Yes, China has more government levers to shut down cities, but most “social distancing” now rippling across the world comes from a combination of political decisions taken by democratic governments and a rising sense of community solidarity and responsibility. Yes, the damage in developing countries with poor public health infrastructure will be much worse, but the vigorous response currently underway should deliver results.
Warmer summer weather may or may not slow the spread, but the third quarter should at least bring a better understanding of the disease, improved testing procedures and more ventilators. Even if a vaccine may be years away under current approval protocols, we are likely to develop tools that track and manage the risks from the virus much sooner. This should allow a slow return to more normal activity even if new cases pick up again in the fall.
Meanwhile, have governments done enough to cushion the loss of economic activity on a global scale? China’s response to what was then a more contained crisis involved substantial injections of financial liquidity, but new government spending may be on the way.
The U.S. Federal Reserve has mobilized its 2008 financial crisis playbook with rapid rate cuts and massive credit facilities to keep dollars flowing for primary dealers, money market funds and other central banks. Congress is working on a third massive stimulus bill even as the president’s signature is still fresh on the second package. The European Central Bank has promised EUR 750 billion in bond purchases, and the European Union has suspended fiscal rules to allow governments to respond. Even Germany seems resigned to deficit spending to support growth.
These are trillions of dollars that will help even if the timing is tricky. Over the next few weeks, nothing will come soon enough. Yet, if the virus is truly under control later this year, the monetary measures deliver their effect just as life returns to normal.
This brings us to the third question about the damage the shock will bring. We can now officially set aside tired debates about whether there will be a recession this year. There will. The IMF started 2020 predicting an acceleration to 3.3% from 2.9% last year, but forecasts have been coming down and will surely fall below the 2.5% growth threshold it defines as recessionary. It will bring unemployment, defaults and bankruptcies. The most vulnerable industries–aviation, tourism, retail–may get emergency funding to tide them through. Still, the damage will be real.

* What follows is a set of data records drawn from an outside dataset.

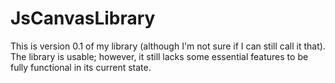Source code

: # JsCanvasLibrary

This is version 0.1 of my library (although I'm not sure if I can still call it that).
The library is usable; however, it still lacks some essential features to be fully functional in its current state.
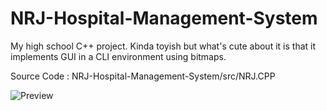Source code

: # NRJ-Hospital-Management-System
My high school C++ project. Kinda toyish but what's cute about it is that it implements GUI in a CLI environment using bitmaps.

Source Code : NRJ-Hospital-Management-System/src/NRJ.CPP

![Preview](http://url/to/img.png)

We can probably assume first-quarter growth will fall near zero when all the revisions account for the damage from China and the sudden collapse in global activity in March. The second quarter number will certainly be negative and could have two digits, although more precise forecasts are pure speculation.
"These are trillions of dollars that will help even if the timing is tricky. Over the next few weeks, nothing will come soon enough."

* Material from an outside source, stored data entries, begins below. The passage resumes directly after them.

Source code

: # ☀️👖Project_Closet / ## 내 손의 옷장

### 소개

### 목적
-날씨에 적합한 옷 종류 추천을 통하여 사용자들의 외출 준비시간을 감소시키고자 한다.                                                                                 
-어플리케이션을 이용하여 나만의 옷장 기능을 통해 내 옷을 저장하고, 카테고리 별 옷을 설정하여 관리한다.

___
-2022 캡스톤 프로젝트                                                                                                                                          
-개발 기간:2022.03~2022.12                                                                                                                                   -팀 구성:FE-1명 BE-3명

At the same time, talk of a deeper global depression looks like so much fear-mongering, given our likely ability to track and manage the virus in the months ahead and a massive government response that would make John Maynard Keynes proud.
So the central question for anyone trying to price anything at all into these markets is will global growth turn negative for one quarter or two?
As markets track the news of mounting coronavirus cases, government action and lasting damage, they’ll focus on whether the third quarter will show early signs of normalization or if it takes longer for activity to resume. Will there be containment setbacks that postpone a full return to normal? Will confidence take even longer to reappear if there are fears of a relapse?
Markets won’t recover until there are answers to these questions, but they may begin to stabilize if investors can agree on the right questions to ask.